Chapter 4: Vision

From: Harnad, Stevan (
Date: Fri Feb 28 1997 - 19:54:11 GMT

[These are just copies of my lecture notes: you need to read Chapter
4 of Green et al's Cognitive Science (1996 Blackwell) too.]


Vision is probably our most important sense. Over half the brain is
devoted to vision. Same is true of the brains of our primate relatives.

An explanation of what the mind can do with vision is therefore going to
be a big part of the explanation of the mind.

There are two kinds of research on vision:

MACHINE VISION is not intended to help us understand the seeing mind
but to get machines to do helpful things for us using visual input
(e.g., recognise signatures, recognise faces at cash machines, etc.)

The research on HUMAN VISION is intended to help explain
how WE see. Nevertheless, both approaches use computational modeling,
because someone has a theory that is meant to explain how we see, the
best way to check whether the theory really works is by simulating
it with a computer.

When a computer is used for modeling, it is really like a very powerful
paper and pencil, checking whether the principles of our theory are
correct: checking whether, when given visual inputs of the kind that we
see, the model can do with them what we can do (including recognising
faces and signatures!)

So it should not be surprising that the work on machine vision and
on human vision has a lot in common.


One of the most important things the mind can do is to see an object
as the same object from many different views of it: close, far,
and moved around in many ways. This is called OBJECT CONSTANCY. It
seems trivial to us to be able to see that a cup is a cup no matter
what angle you look at it from, but once you try to get a machine to
do it, the difficulty of this task becomes apparent. Introspection tells
us it's easy, and that there's nothing to explain -- it's obvious that an
object is the same from many angles and distances. But trying to
explain HOW we manage to see that it's the same is very hard.

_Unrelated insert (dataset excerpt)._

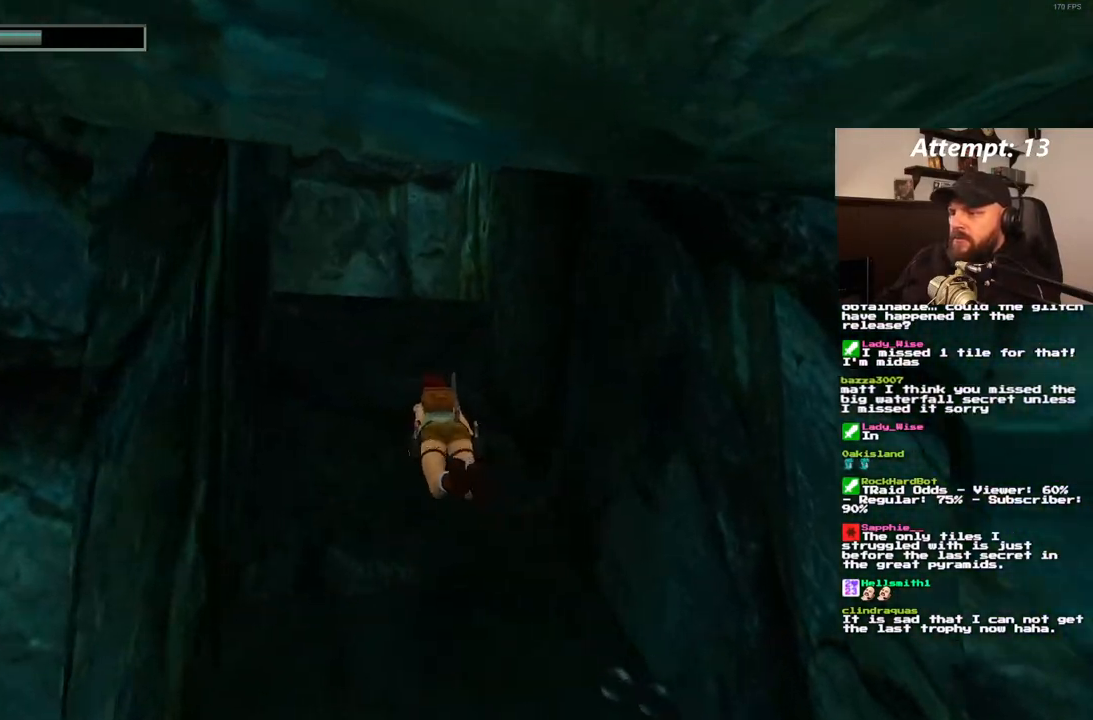
{"buttons": ["SQUARE", "DPAD_LEFT"], "left_stick": "center", "right_stick": "center", "events": [[467, "DPAD_DOWN", "up"]]}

Remember that the shadow an object casts on your retina changes shape
depending on the position and distance of the object. How do we know
it's the same object? Here's one way we DON'T do it: By memorising
every single view we ever have of it:

The novelist, Borges, wrote a short-story, "Funes the Memorious", about
someone who could remember everything: every instant of his life was
exactly recorded in his mind forever. That may sound like an advantage,
but actually it was a huge handicap -- so huge that a man like Funes
could only exist in fiction. Funes could give a different name to every
number as far as he could count -- 1 would be, say, "Pedro," 2 would be
"Luis," 1,246,937 would be Jorge, etc. -- but he couldn't do calculations
with the numbers (how could you even add them if each one was unique
and had only its own proper name?).

Funes also had trouble with calling (what we would call) "the dog,
Rover," by the same name when it was in two different locations at two
different times, because for him every instant was unique and
remembered for ever. He could give a proper name to each "snapshot"
instant in his life, just as he could name each number, but he couldn't
find the INVARIANTS in those snapshots -- the things that stayed the
same from snapshot to snapshot.


The ability to detect invariants (the features that stay the same while
others are changing), is the basis of many of the things the mind can do.
Object constancy is based on detecting the invariants in the visual
input that do not change when the object changes its position. Your
brain uses those invariants to "recover" the shape of the object.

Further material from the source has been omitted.